Search term "logic": please show all lines in the listing that contain it.

══════════

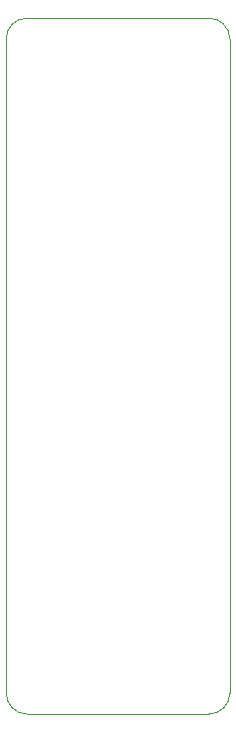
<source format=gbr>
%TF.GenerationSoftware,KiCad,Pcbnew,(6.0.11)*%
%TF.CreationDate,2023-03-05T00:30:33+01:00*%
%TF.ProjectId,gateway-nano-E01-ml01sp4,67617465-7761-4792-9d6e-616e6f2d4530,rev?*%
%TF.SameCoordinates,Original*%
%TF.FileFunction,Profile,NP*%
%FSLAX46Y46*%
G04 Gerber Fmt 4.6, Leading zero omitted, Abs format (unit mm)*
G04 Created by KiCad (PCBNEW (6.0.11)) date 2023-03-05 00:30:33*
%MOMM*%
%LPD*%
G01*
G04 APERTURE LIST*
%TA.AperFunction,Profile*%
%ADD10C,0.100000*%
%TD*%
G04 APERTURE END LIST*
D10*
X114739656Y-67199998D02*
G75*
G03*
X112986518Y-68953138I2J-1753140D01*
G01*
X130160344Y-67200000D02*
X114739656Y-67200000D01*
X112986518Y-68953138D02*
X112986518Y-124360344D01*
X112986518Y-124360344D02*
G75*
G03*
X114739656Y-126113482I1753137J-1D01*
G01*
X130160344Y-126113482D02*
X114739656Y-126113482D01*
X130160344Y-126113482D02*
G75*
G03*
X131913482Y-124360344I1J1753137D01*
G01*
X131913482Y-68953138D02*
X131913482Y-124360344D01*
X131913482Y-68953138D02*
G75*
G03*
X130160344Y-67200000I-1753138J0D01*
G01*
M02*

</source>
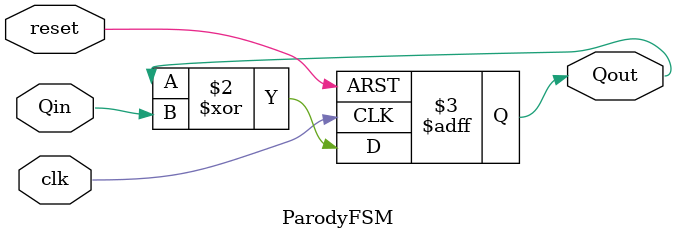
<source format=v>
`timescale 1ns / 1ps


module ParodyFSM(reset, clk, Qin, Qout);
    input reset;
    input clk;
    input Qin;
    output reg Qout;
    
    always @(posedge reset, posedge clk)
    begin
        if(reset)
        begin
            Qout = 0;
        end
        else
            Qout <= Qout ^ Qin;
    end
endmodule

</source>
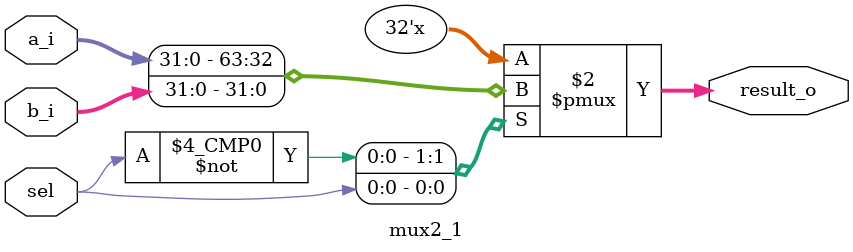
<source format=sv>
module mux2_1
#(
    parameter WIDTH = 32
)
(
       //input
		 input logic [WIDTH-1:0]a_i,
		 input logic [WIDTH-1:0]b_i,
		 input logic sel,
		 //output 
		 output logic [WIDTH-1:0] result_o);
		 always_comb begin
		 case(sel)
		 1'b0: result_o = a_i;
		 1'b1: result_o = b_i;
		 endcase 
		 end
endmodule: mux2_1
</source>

══════════

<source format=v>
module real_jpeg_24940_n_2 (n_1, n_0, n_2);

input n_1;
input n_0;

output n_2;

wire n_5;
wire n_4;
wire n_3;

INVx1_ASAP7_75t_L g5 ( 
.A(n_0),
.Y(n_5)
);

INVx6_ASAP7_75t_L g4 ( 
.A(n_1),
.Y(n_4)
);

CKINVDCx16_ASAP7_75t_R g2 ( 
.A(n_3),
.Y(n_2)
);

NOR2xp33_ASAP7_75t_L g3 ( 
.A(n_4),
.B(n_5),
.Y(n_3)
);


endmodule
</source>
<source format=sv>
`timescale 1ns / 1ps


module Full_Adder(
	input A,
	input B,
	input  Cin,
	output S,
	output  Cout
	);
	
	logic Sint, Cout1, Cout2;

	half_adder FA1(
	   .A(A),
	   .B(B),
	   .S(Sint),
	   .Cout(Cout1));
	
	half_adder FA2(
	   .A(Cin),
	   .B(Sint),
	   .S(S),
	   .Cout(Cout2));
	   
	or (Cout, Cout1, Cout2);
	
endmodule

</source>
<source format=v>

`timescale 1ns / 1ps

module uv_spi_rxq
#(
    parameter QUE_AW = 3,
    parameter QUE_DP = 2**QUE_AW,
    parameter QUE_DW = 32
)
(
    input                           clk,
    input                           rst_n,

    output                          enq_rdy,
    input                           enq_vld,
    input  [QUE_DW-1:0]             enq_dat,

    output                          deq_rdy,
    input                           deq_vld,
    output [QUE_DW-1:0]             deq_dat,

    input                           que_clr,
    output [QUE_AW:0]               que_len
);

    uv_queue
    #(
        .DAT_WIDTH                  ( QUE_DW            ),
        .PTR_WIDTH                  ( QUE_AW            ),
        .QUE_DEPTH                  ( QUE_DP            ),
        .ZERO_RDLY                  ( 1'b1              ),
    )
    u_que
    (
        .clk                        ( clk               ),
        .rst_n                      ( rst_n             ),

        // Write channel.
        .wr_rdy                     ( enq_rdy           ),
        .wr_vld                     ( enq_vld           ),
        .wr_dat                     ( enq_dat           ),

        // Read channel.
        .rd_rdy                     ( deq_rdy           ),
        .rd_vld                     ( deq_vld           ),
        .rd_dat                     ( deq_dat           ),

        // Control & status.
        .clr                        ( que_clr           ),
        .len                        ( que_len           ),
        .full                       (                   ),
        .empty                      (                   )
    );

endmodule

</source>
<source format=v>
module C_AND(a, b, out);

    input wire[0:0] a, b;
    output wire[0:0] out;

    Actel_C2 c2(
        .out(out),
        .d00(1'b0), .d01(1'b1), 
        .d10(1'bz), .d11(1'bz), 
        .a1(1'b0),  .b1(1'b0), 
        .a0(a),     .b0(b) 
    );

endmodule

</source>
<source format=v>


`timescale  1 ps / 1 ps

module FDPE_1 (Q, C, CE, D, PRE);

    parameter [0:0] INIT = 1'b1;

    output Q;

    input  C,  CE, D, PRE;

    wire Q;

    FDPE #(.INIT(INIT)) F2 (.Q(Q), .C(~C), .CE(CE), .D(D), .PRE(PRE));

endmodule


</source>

══════════

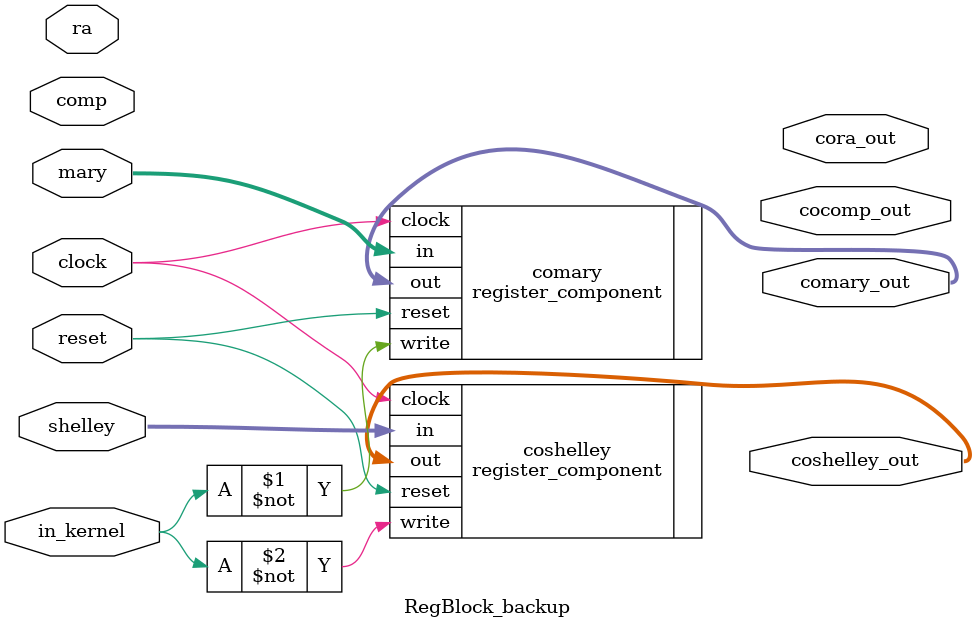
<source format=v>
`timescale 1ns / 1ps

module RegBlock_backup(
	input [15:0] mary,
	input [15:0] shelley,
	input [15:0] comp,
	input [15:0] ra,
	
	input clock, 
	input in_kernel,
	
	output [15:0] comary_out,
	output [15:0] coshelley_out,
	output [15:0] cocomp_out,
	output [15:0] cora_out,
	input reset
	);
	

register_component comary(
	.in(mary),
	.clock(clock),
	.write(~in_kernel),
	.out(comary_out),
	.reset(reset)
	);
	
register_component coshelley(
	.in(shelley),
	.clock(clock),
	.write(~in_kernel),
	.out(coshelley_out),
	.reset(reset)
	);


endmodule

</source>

══════════

◆ Written solution ◆
		 input logic [WIDTH-1:0]a_i,
		 input logic [WIDTH-1:0]b_i,
		 input logic sel,
		 output logic [WIDTH-1:0] result_o);
	logic Sint, Cout1, Cout2;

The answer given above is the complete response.